I want to suggest that my tax euros go towards making the place I live a place I want to live. (Yes, I also pay a very small portion of Geert Wilders’ salary. It’s another price one pays to live in a democracy.) I don’t have a hard time saying that I don’t necessarily want those at the next income level above me to take a tax hike so that I can get a break. I don’t know much about the capital gains, inheritance, or corporate tax laws here. I also can’t speak for my family and friends in the US (where the top tax rate is much lower than it is in Nederland). That said, I think most of them aren’t so interested in tax cuts of their own, but would like to see higher taxes on the very wealthy so that the infrastructure of the US might work again.
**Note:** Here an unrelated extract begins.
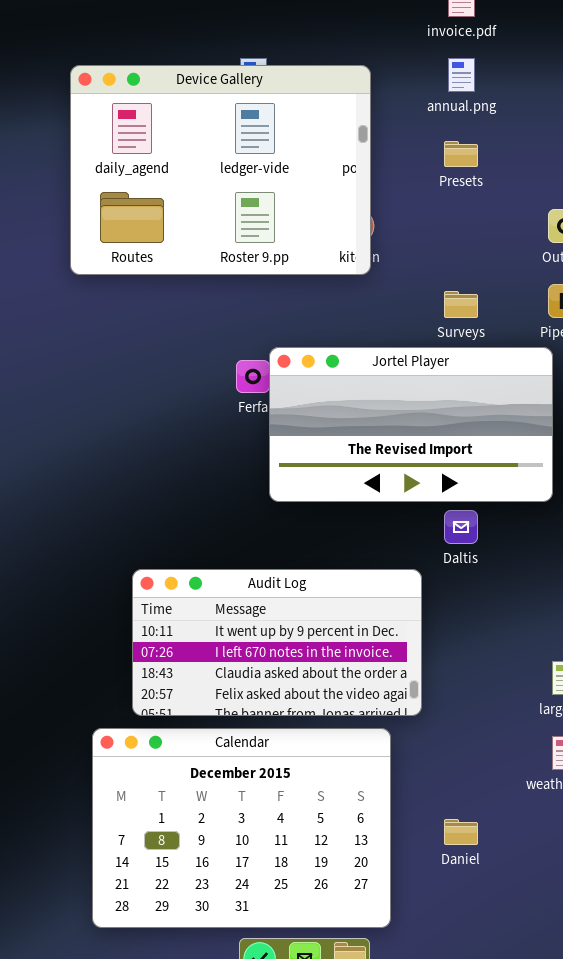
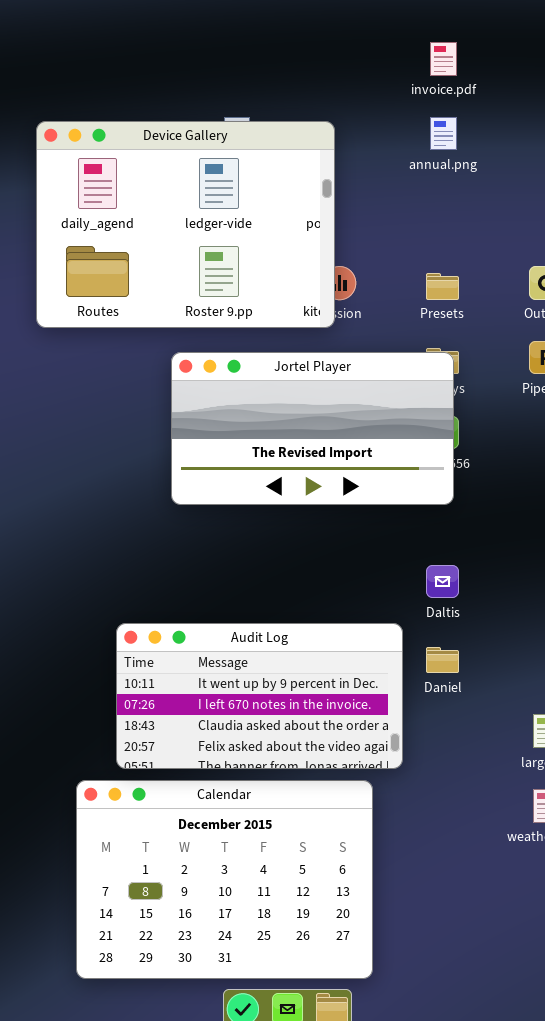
Device Gallery: [70,65,371,275] -> [36,121,335,328], moved
Presets: [444,141,478,167] -> [426,273,459,300], moved
Jortel Player: [269,347,553,502] -> [171,352,454,505], moved
Daniel: [444,819,478,845] -> [426,647,459,673], moved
NPR suggests, in a blog entitled State of the Union: 5 Things To Watch, that President Obama will introduce a plan to raise taxes on the wealthy in order to provide a tax break to working families. I know that money is tight all over, especially now that the 85 richest people in the world have as much wealth as the 3.5 billion poorest, and I would’t begrudge any working family whatever break they can manage. I would, however, say that tax increases on the wealthy might benefit working families in more ways:

  • After school programs so that kids have something to do while whatever parentage they have in the home can work until quitting time without worrying about what junior is up to
  • And on the subject of schools: smaller class size and better supported teachers.
    And on that topic: When did public school teachers, who do some of the hardest and most thankless work, become the bogeymen for all that is wrong in America?
  • Funding for public hospitals
  • training programs for the unemployed and underemployed
  • Fully staffed mental health facilities and VA hospitals

For a start.

When I moved to San Francisco in 1985, there were homeless, but they were mostly holdovers from the late 60s and people who followed expecting the city to resemble the parking lot at a Grateful Dead show. (A fine dream, but one that generally only existed at some music festivals.) That’s a bit disparaging, I know, but that was my experience of SF’s street population, such as it was when I was relatively young. The issues in San Francisco become much bigger with successive booms and busts and of course it’s happening again and on a larger scale with the most recent boom. With all the money that city has had for the last three decades, it’s never been able to address its own social issues, or think big enough to tackle them effectively. Higher taxes on business and the wealthy – if put to good use – might help. I use SF as an example I know (not that I know too many people who can still afford to live there – of 70 or so close friends who lived there when I left in 2002, I’m certain of four, two of whom managed to buy their own houses at auspicious times. Cities large and small across the US have impossible tasks of making the infrastructure work for the greatest numbers of people. I’m sure there’s more to say on the matter, but I think NPR’s bloggers, and possibly Obama as well, have it wrong if they think tax cuts are the only possible balance to tax increases on the wealthy. It’s not a zero sum game, either. Do those at the top really feel that a better functioning society isn’t to their benefit too?

ETA: I’ve now skimmed much of the SOTU address and was rather glad to see that Obama addressed these things as well. Of course with the Republicans in charge of both houses, we’re in for a rocky, suicide pill-laden two years, but I’m hopeful.